**Exercise aim**
Pick out each line in these entries that contains the string "linecap".

**Given data**

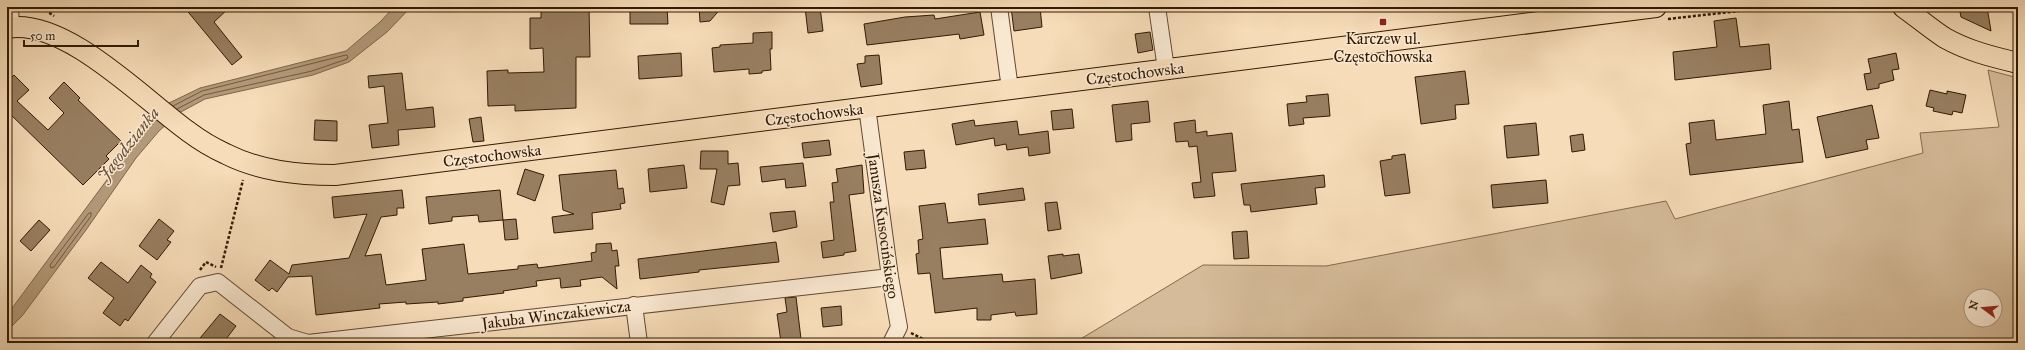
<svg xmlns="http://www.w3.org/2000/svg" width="2025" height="350" font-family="'IM FELL Great Primer',serif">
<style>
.green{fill:#d5bb99;stroke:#846a4e;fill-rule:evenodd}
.water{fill:#b39a7a;stroke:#7f674a}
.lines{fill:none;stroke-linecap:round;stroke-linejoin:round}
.shore{stroke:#725a3e;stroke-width:1}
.building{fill:#987f61;stroke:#321a03}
.minor-casing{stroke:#634a30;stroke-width:18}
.major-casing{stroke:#321a03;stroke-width:22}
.path{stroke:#321a03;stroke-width:2.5;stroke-dasharray:3 2;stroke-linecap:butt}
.minor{stroke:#f9e8d1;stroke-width:16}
.major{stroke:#f6dcb8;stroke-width:20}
.poi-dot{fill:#8f2418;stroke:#f9e8d1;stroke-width:1.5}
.labels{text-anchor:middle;stroke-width:3;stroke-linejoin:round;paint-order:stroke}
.poi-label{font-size:16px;fill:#321a03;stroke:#f9e8d1}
.street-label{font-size:16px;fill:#321a03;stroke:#f9e8d1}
.water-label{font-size:17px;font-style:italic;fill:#664d33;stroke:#f9e8d1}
</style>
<rect width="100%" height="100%" fill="#f6dcb8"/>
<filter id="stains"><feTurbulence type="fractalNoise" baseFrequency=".005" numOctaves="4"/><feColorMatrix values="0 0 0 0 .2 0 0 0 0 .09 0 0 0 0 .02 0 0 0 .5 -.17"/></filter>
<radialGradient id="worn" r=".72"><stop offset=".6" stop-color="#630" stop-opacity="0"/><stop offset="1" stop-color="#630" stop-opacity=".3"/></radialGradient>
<path class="green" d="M1988 70 2018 78V343H1074L1203 265 1326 266 1666 201 1675 219 1923 153 1920 133 1999 127ZM1971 296H1995V320H1971Z"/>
<path class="water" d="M394 7H411L387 32 349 62 313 75 205 99 179 113 159 131 136 158 86 230 22 316 7 331V315L149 123 167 104 200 88 346 51 380 22Z"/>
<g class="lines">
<path class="shore" d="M173 106 202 91 346 55 348 56 347 59 312 71 204 95 177 109
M91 213V216L54 267 51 268 50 265 88 214Z"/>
</g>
<path class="building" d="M184 7H230L214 22 242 57 232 65Z
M541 7H589L590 57H576V108L515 111V105L488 106 487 71 508 70V73L544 72 543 48 530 49V18H541Z
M630 7H667L668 24H630Z
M699 7H722L710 21 700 22Z
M805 7H820L823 31 808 33Z
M1011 7H1040L1042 27 1014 31Z
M1959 7H1987L1991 31 1961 17Z
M980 12 984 35 960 39 959 34 867 45 864 24 905 17 934 15 935 19Z
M1736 18 1740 47 1769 44 1771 69 1675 80 1673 52 1717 47 1714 21Z
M772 32V49H770L771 70 762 71V73L749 74V69L714 72 712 48 720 47V45L753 43V33Z
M1150 32 1153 50 1138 53 1135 34Z
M681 53 682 76 639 79 638 56Z
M1896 53 1899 69 1892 70 1894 80 1879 84V88L1867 90 1864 74 1871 73 1868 59Z
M879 55 882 84 861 87 857 64 865 63V56Z
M1465 71 1469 104 1455 105 1456 119 1421 124 1415 77Z
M402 73 406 110 433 107 435 127 398 130 399 145 372 148 369 125 388 123 384 86 369 88 368 76Z
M14 75 29 90 17 101 48 130 64 113 49 98 64 82 80 98 78 100 121 141 106 156 109 159 83 185 7 111V82Z
M1930 90 1947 94V91L1966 95 1962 113 1953 111 1952 115 1933 111 1934 108 1926 106Z
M1328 94 1330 116 1303 118 1304 124 1289 126 1287 104 1307 102 1306 96Z
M1148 101 1150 122 1131 124 1132 140 1116 142 1112 105Z
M1789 101 1792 130 1799 129 1803 162 1690 175 1686 144 1691 143 1689 123 1714 120 1716 140 1766 134 1763 105Z
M1872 105 1879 138 1866 140 1868 149 1826 158 1817 117Z
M1072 109 1074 128 1053 130 1051 111Z
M481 117 484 141 473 142 469 119Z
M315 120 337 121V141L314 140Z
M974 120 975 126 1017 121 1019 135 1048 131 1050 153 1029 156 1028 147 1007 150 1006 144 995 146 994 138 956 145 952 124Z
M1195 120 1196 133 1207 131V136L1232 133 1236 171 1212 173 1215 196 1194 198 1192 183 1201 182 1197 146 1189 147 1188 141 1176 142 1174 123Z
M1536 123 1539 155 1507 158 1504 126Z
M1583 134 1585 150 1572 152 1570 136Z
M829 140 831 155 804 158 802 143Z
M924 150 926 168 906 170 904 152Z
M701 151H728V164L738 163 740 185 728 186 724 205 711 202 717 169H700Z
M1405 154 1410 193 1385 196 1380 161 1392 159V156Z
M803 163 806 186 786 188 785 179 762 182 760 167Z
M684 165 687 188 650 192 648 169Z
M862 165 864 193 849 195 856 251 844 253V255L823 258 821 242 834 240 830 202H834L832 183 838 182 836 169Z
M525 169 544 175 535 201 517 194Z
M616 170 618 189 623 188 625 203 620 204 621 209 592 213 593 229 554 233 552 217 574 214 563 210 559 175Z
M1324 175 1325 187 1315 188 1317 204 1251 212 1250 205H1244L1241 184Z
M1546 180 1548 203 1493 208 1491 185Z
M1023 188 1025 200 979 205 978 194Z
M402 190 404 208H397V215L381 217 365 256 381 254 386 285 426 280 422 249 464 244 468 274 518 269V266L537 264 538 268 592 261 591 253 596 252V244L611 243 612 251 617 250 619 266H615L617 289 602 277 580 280 581 286 561 288 560 278 536 281 537 286 503 291 504 293 463 298V301L438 304V302L406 304V302L379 304 380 308 316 315 312 276 288 277 277 292 272 288 269 291 255 280 270 260 289 274 292 265 349 258 367 214 334 218 332 197Z
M500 190 503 220 479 222 478 215 452 217V221L429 224 426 197Z
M1057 202 1061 229 1048 231 1045 203Z
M945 203 948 223 985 219 988 244 940 248 943 279 1002 274 1003 282 1035 279 1037 314 1016 316 1015 312 991 315V320H977V308L935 313 930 273 918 274 916 254 919 253 918 240 923 239 919 206Z
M795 211 797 227 773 232 770 213Z
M159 219 174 231 167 240 171 242 157 260 139 246Z
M516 219 518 239 505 240 503 220Z
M39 220 50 230 31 251 20 241Z
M1247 231 1249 258 1234 259 1232 232Z
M776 242 779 262 699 270V272L640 279 638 259Z
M1063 254V256L1079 254 1082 273 1051 279 1048 256Z
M101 262 128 283 141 265 152 274 150 277 156 282 128 321 125 319 120 326 103 313 114 298 88 278Z
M796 297 801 339 781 342 777 314 787 312 785 298Z
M841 306 842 325 823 327 821 308Z
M220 314 236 326 223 343H196Z"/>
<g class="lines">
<g class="minor-casing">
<path id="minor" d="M10 7 11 27
M999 7 1010 89
M1157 7 1166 69
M867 107 890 277 899 327 891 343
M634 305 639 343
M155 343 200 286 218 282 288 337 308 343 890 277"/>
</g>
<g class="major-casing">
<path id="major" d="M1903 7C1917 17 1931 29 1945 38 1968 51 1993 57 2018 63
M7 28C65 17 144 100 189 132 201 141 213 148 226 154 260 171 297 175 335 175L1656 7"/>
</g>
<path class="path" d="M41 7 54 16
M1739 7V11L1765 7
M1668 19 1739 11
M221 268 243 180
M200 270 206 262 216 267
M911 333 931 343"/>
<use href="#minor" class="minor"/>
<use href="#major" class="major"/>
</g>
<rect class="poi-dot" x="1379" y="18" width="8" height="8" rx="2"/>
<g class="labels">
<g class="poi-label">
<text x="1383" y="44">Karczew ul.<tspan x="1383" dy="18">Częstochowska</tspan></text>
</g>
<g class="street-label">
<text transform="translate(1135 73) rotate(-7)" y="6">Częstochowska</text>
<text transform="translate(814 114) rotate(-7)" y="6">Częstochowska</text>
<text transform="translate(492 155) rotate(-7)" y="6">Częstochowska</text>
<text transform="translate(884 226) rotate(82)" y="6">Janusza Kusocińskiego</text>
<text transform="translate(556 314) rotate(-7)" y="6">Jakuba Winczakiewicza</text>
</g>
<g class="water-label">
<text transform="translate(128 144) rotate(-52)" y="6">Jagodzianka</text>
</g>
</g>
<rect width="2025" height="350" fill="none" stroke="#f6dcb8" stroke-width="24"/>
<rect x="8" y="8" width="2009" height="334" fill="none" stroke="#321a03" stroke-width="2"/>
<rect x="12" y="12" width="2001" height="326" fill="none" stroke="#321a03"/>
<g transform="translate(1983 308) rotate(286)"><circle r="19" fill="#f9e8d1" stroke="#a9967f"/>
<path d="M0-3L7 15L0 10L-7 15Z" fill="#8f2418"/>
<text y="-6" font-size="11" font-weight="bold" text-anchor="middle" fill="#321a03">N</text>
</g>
<path d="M24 40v6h114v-6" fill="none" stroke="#321a03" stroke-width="2"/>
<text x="30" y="40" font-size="12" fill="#321a03" stroke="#f9e8d1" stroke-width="3" paint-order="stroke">50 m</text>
<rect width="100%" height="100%" filter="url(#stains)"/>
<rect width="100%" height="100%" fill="url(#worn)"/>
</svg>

**Response to the exercise**
.lines{fill:none;stroke-linecap:round;stroke-linejoin:round}
.path{stroke:#321a03;stroke-width:2.5;stroke-dasharray:3 2;stroke-linecap:butt}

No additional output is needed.